Part 5 of a five-part series.
When one thinks about a tour, the image of a man or woman dressed in a work uniform, describing each artifact you pass, is probably the first image that comes to mind. The Museum’s Guided Spirit Walks do not fit that mold. Upon your arrival at our program this month, you might be surprised to find that there is no tour guide clad in beige dress clothes and a name tag. You will instead find a solider outfitted head to toe in full service dress. There will be no “Hello. Welcome…” greeting, and in fact no instructions at all as to where to walk or look next. You will be met with poetry.
What is the role of a tour guide? I believe it is to impart as much information as possible unto his or her program participants, while relating this content to the audience’s experiences. The tour guide’s job is to provoke a kind of response in his or her audience, and to encourage them to make their own meaning from the artifacts and information presented. So how does a guide that speaks only in poetry provide this valuable interpretation? In the case of “At War’s End”, he silently leads you from location to location where our actors perform what is as close to a primary source as possible. Each scene is principally a theatrical production of real information: actual words written by the individuals themselves who are buried at each plot, or at least a message to which we’re confident they would have subscribed. The guide’s minimal direction forces the audience to have a genuine interaction with these authentic stories, and to make their own meaning out of it.
In our production, the guide is a character himself. “Guide” not only leads the audience from scene to scene, but is also the embodiment of the poetry that he recites. Dressed as a soldier, Guide represents the voices of the wider community that lived through the Great War. Each poem that he recites was written either during or in the wake of World War One. If a tour guide’s purpose is to evoke a response in the audience based on a connection to the program’s content, then Guide succeeds in adding real voices and a creative yet poignant context to those being portrayed by the rest of the cast. He does not attempt to explain, describe, or rationalize what people were going through at the end of the First World War. Instead, Guide expresses sentiments that echo those experienced in each scene. The interpretation given by our Guided Spirit Walks tour guide is historically accurate, and is entirely primary source material, but most importantly it is sentiment rather than definition. When you come to see this production, you will be able to exercise empathy for those living in the aftermath of the war.
This year’s production covers a variety of themes and emotions, reflective of those present in St. Catharines in 1918. There was celebration of the victory and armistice that marked the end of the war, but there was also communal exhaustion from the war effort. There was terrible sadness for the lost, but also a great optimism going forward. The poetry recited by Guide extends these themes. Now, let’s take a look at a couple of the poems that we felt best fit our subject matter and sentiments.
We wanted to capture the feelings of loss experienced by so many on the home front. Mary Liz Frye’s “Do Not Stand at My Grave and Weep” does perhaps the closest to justice
it can, on the pain endured in mourning. The speaker asks their loved ones not to be overwhelmed by sadness, and describes their spirit after death. The speaker says, “I am a thousand winds that blow. / I am the diamond glints on snow.” This imagery of beauty represents the afterlife: the beautiful memory that loved ones can have of this deceased person. Lost friends and family can be experienced in the pleasure of seeing shimmering snow. This poem encapsulates well the juxtaposed feelings of optimism and despair that most of our historical characters experience throughout “At War’s End”. The speaker demands of the listener: “Do not stand at my grave and cry;/ I am not there. I did not die.” The request is hopeful, because this loved one should carry on despite the loss, but at the same time this tone suggests that the demand is desperate. The contrast between the final words should allow the difficulty of dealing with loss to resonate with our audience. The suggestion that “I did not die” allows for hope that this person will carry on in memory or spirit after death. However, the precursory “I am not there”, despite suggesting that the spirit has moved beyond this gravestone, also serves as a painful reminder that they are gone beyond this life as well.
_ _ _
### Tasks
- a) In the Guided Spirit Walks article, substitute "collective fatigue" for "communal exhaustion" and write out the text between "This year’s production" and "matter and sentiments.", inclusive.
- b) Answer these questions on the Guided Spirit Walks article:
(i) How is Guide dressed?
(ii) The production's themes reflect those present in which city and year?
(iii) Which poem by Mary Liz Frye does the article discuss?
- c) Continue the Guided Spirit Walks article from its last sentence.
The listing comes from a separate, unrelated source.

### Information shown
_ _ _
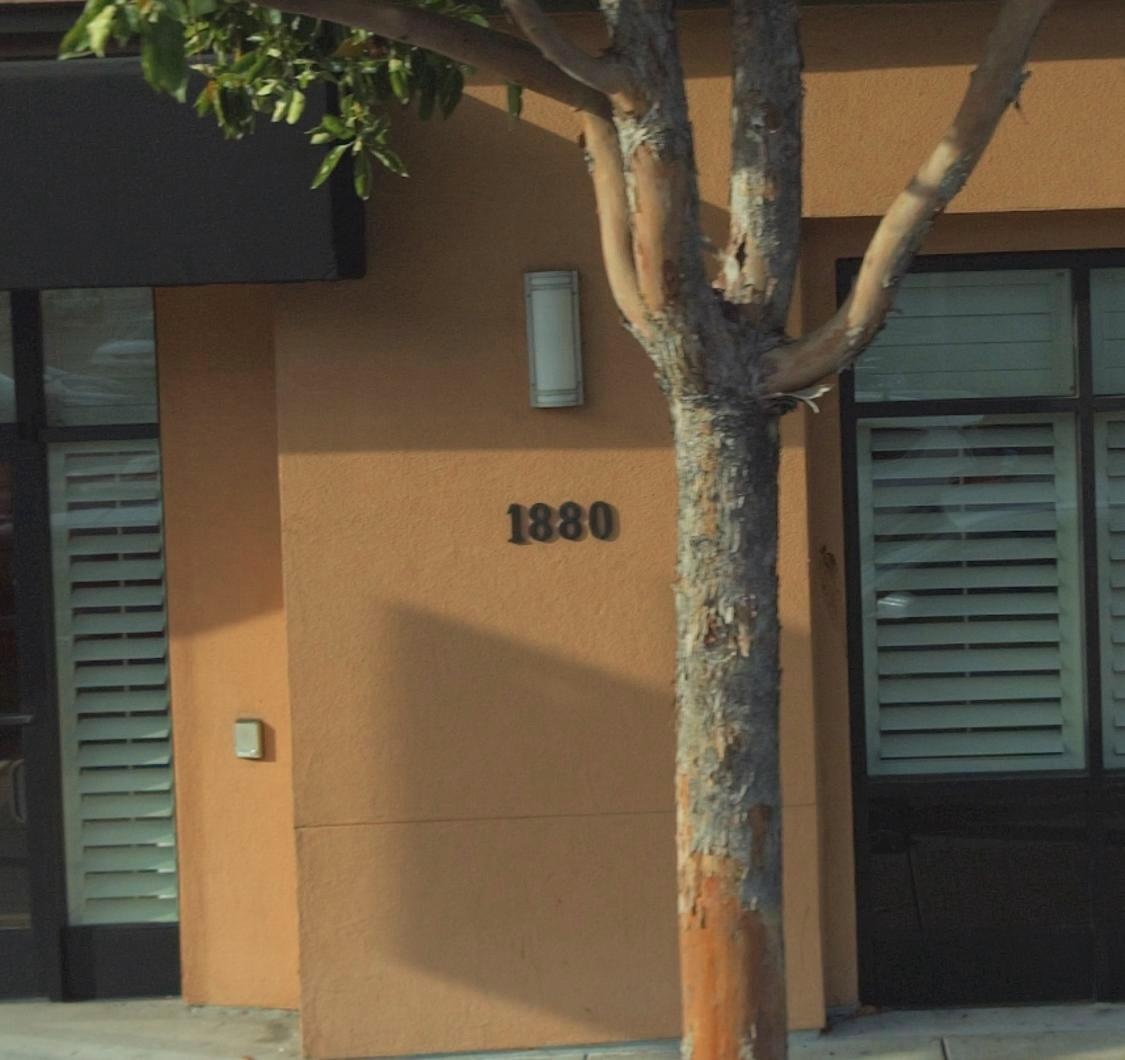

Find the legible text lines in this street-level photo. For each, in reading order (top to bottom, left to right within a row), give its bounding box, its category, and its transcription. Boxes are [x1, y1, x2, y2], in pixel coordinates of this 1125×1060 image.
_ _ _
### Answers to each task
- a)
This year’s production covers a variety of themes and emotions, reflective of those present in St. Catharines in 1918. There was celebration of the victory and armistice that marked the end of the war, but there was also collective fatigue from the war effort. There was terrible sadness for the lost, but also a great optimism going forward. The poetry recited by Guide extends these themes. Now, let’s take a look at a couple of the poems that we felt best fit our subject matter and sentiments.

- b)
(i) As a soldier in full service dress.
(ii) St. Catharines in 1918.
(iii) "Do Not Stand at My Grave and Weep."

- c)
Death was not the only form of loss that struck men, women, and children during World War One. Loss of identities, attitudes, and beliefs was also rampant after the devastation of war. May Wedderburn Cannan’s poem “After the War” provides a microcosmic perspective on changing relationships that have been effected by the terrors that occurred between 1914 and 1918. The speaker wonders if, “After the war perhaps I’ll sit again/ Out on the terrace where I sat with you”. This line suggests that the wartime effort has been extremely busy, and that after the war there may finally be time for rest. Its tone also brings about the feeling, however, that when this rest comes, relationships may be different. The closing stanza reads:
I shall remember then, and sad at heart
For the lost day of happiness we knew,
Wish only that some other man were you
And spoke my name as one you used to do.
While this loved man has returned, he has changed, and the speaker doesn’t have the same relationship with him anymore. True of so many soldiers returning from war, he does not interact with his loved ones as he “used to do”. The speaker is saddened by the change and presents sentiments that suggest that their relationship may not be able to endure.
Both of these poems, as well as the others included in the tour that I haven’t mentioned, establish and expand the tone of residual post-war conflict. For the loved ones of those who had either died or returned, life had been scarred by war. There were numerous problems in areas from personal relationships, ranging up to community infrastructure, to which there was no one easy solution. Being a student of both English Literature and History, I was thrilled to take on this topic as the direction of my last blog post. What art forms like poetry or theatre can accomplish is sometimes more valuable than just reciting historical facts. While Guide will not be giving specific statistics or dates, the poetry will speak perhaps more profoundly in terms of human experience. The Guided Spirit Walks overall hope to accomplish this purpose: teach about history, but more importantly create an immersive experience in which the audience can appreciate that history.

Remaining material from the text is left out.